MALAMUTE WORKING DAY , 27 28 giugno 2009 , passo del turchino
Sabato mattina, ad un`ora imprecisata comunque troppo vicina all`alba, Chube si sveglia e mi lecca il viso. Mentre riemergo dal sonno realizzo che il brusco risveglio e` il problema minore: piove. c`e` foschia. Lo sterrato sará bagnato e sdrucciolevole. Fa freddo. Il generatore si e` ingolfato. Non abbiamo il bagno ( anche se questo si sapeva da tempo). Esco dalla tenda, mi unisco ad Alessia, Ilaria, Francesco e Tanja al tavolo della colazione, mastichiamo brioches umide mentre il morale cala come la nebbia sul pendio...squilla il cellulare: e` Sara! “stiamo arrivando! Le previsioni sono pessime, ma tutti sono gia` per strada!” ed ecco che arriva la prima automobile.
Sono Malamute, per dio! Proprietari di Malamute! Affrontano neve e bufere, non sara` un temporale estivo a fermarli!!!

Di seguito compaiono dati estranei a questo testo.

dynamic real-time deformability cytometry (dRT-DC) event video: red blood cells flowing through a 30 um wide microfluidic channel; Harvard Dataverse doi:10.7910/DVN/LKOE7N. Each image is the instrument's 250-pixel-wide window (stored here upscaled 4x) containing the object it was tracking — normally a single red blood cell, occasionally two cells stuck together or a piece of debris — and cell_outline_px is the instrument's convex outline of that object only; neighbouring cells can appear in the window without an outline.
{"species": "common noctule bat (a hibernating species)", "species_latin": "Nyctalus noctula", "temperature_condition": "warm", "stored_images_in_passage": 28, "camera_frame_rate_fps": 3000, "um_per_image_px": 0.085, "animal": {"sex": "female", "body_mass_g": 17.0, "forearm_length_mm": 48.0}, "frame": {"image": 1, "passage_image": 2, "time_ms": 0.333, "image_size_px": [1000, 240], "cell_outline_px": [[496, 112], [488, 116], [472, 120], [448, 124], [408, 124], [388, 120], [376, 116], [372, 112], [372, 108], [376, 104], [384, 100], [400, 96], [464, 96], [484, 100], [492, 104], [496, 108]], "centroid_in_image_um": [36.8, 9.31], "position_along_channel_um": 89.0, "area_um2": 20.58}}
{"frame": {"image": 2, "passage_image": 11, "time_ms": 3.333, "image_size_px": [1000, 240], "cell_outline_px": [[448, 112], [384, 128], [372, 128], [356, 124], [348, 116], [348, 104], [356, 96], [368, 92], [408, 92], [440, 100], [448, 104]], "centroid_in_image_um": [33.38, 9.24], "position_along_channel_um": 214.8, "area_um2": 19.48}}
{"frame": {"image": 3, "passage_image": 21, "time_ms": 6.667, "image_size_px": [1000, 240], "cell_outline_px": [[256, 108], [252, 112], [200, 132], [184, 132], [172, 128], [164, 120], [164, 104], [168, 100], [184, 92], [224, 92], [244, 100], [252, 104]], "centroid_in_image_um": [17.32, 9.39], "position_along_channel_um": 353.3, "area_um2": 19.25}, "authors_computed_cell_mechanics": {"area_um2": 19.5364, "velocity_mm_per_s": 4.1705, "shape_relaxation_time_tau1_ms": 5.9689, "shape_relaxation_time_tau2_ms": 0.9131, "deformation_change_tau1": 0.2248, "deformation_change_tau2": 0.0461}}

Carlotta ci raggiunge con un carico di focaccia appena sfornata, e pian piano tutti i cani rispondono all`appello: Tobia, Maya, poi Kyana, Luna, un`altra Maya, Bajkal, una Maya ancora e Brenda. Il tempo e` con noi, l`acqua ci da` tregua e fa capolino il sole. Increduli e commossi ci presentiamo, ci dividiamo in gruppi e cominciano le attivita`. Francesco , Tanja ed io ci occupiamo delle valutazioni della personalita`: il cane viene osservato mentre si muove nell`ambiente, si soppesano le sue reazioni in risposta a stimoli esterni, il rapporto con il proprietario, con i suoi simili, con gli estranei. Cerchiamo di definire il suo carattere e il suo stato emotivo. Carlotta pratica il Tellington TTOUCH: tramite massaggi circolari, percorsi, bendaggi e bilanciamenti con il guinzaglio aiuta il cane a ristabilire un equilibrio fisico e mentale, ritrovando coordinazione e ottimizzando le energie. Alessia e Ilaria impostano la ricerca in superficie: il cane gioca a ritrovare il proprietario e poi il figurante, le istruttrici lo fanno correre e divertire e il cane cementifica il rapporto con i suoi famigliari e prende confidenza con gli estranei. Ancora una volta ci troviamo stupefatti davanti a questi animali cosi` versatili e reattivi.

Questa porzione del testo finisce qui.